### TEXTE À LIRE:
------------------------------------

C.’est en signant sans aucun doute l’une de leurs meilleures acquisitions que Delcourt se charge de réparer un crime infâme. Au fond des tiroirs de DC Comics, ils sont allés s’emparer de »Cinder & Ashe » une mini-série polar publiée en 4 volumes dans les années 80 et bien trop longtemps restée dans l’anonymat, ignorée de nos yeux bleu-blanc-rouge.
Cet anonymat, complet parjure, n’a tout simplement ni queue ni tête »Cinder & Ashe » constitue un véritable tour de force en matière de narration et de style, avec des personnages colorés et attachants et un équilibre action/suspense/psychologie qui frise tout simplement le génie. En bref, l’une de ces BD irréprochables qui agace de ne pas être un énorme classique.
Nous sommes plongés dans les vignettes chaudes de la Louisiane, dans les rues de La Nouvelle-Orléans de la fin des années 70, et l’agence de privés Cinder & Ashe, en mode super-héros des temps modernes, s’occupent de rétablir la justice pour le compte de la veuve et de l’orphelin. Et quel couple de privés atypique ! Cinder, tout d’abord, plantureuse métisse amérasienne aux cheveux roux comme la braise (en anglais dans le texte : Cinder) a un passé traumatique et un CV de délinquante. Jacob Ashe, ancien soldat vétéran de la guerre au Vietnam a, quant à lui, ses blessures de guerre et la mort de son père à panser. Alors que leur dernière affaire ramène sur le devant de la scène un homme qu’ils pensaient tous deux avoir laissé pour mort au Vietnam – le mafieux qui avait pris l’orpheline Cinder sous son aile dans sa jeunesse avant de la violer – Cinder et Ashe se retrouvent face à leurs démons, et se remémorent leurs traumatismes et les conditions de leur rencontre.

------------------------------------

### ENTRÉES FOURNIES:
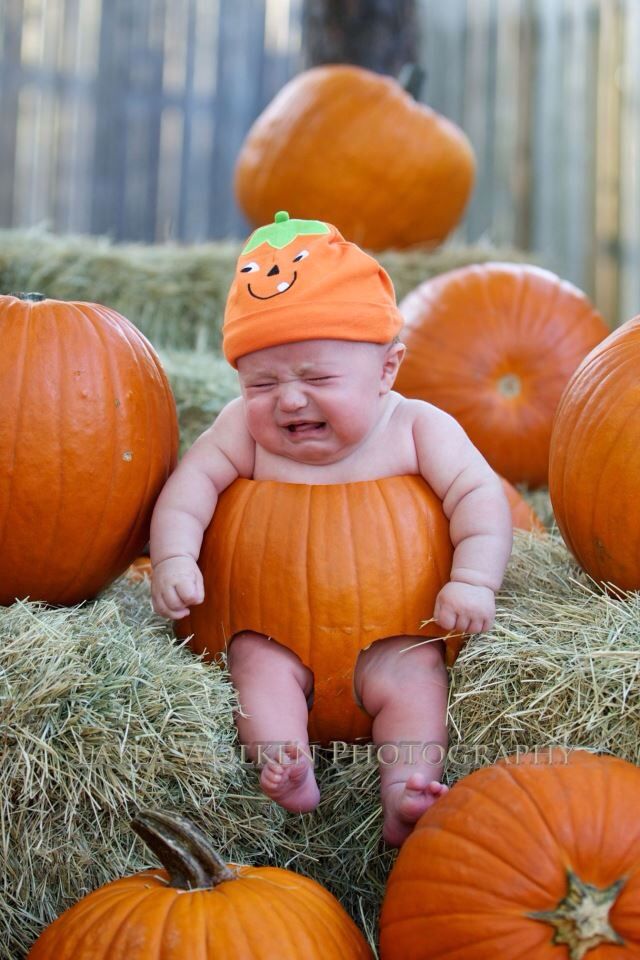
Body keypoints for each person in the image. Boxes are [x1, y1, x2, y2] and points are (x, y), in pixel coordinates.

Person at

------------------------------------

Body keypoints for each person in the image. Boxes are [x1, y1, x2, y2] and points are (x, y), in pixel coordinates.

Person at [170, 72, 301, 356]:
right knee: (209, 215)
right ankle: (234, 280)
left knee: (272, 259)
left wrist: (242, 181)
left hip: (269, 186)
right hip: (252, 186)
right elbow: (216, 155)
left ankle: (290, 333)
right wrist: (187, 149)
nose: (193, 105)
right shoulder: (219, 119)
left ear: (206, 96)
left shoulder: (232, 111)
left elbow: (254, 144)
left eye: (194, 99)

------------------------------------

### À FAIRE:
a - D'après le texte sur la BD « Cinder & Ashe », dans quelle ville se passe l'histoire ?
b - Recopiez sans rien changer le passage du texte sur la BD « Cinder & Ashe » qui va de « C.’est en signant » jusqu'à « un énorme classique. ».

### CORRIGÉS:
a - À La Nouvelle-Orléans, en Louisiane, à la fin des années 70.

b -
C.’est en signant sans aucun doute l’une de leurs meilleures acquisitions que Delcourt se charge de réparer un crime infâme. Au fond des tiroirs de DC Comics, ils sont allés s’emparer de »Cinder & Ashe » une mini-série polar publiée en 4 volumes dans les années 80 et bien trop longtemps restée dans l’anonymat, ignorée de nos yeux bleu-blanc-rouge.
Cet anonymat, complet parjure, n’a tout simplement ni queue ni tête »Cinder & Ashe » constitue un véritable tour de force en matière de narration et de style, avec des personnages colorés et attachants et un équilibre action/suspense/psychologie qui frise tout simplement le génie. En bref, l’une de ces BD irréprochables qui agace de ne pas être un énorme classique.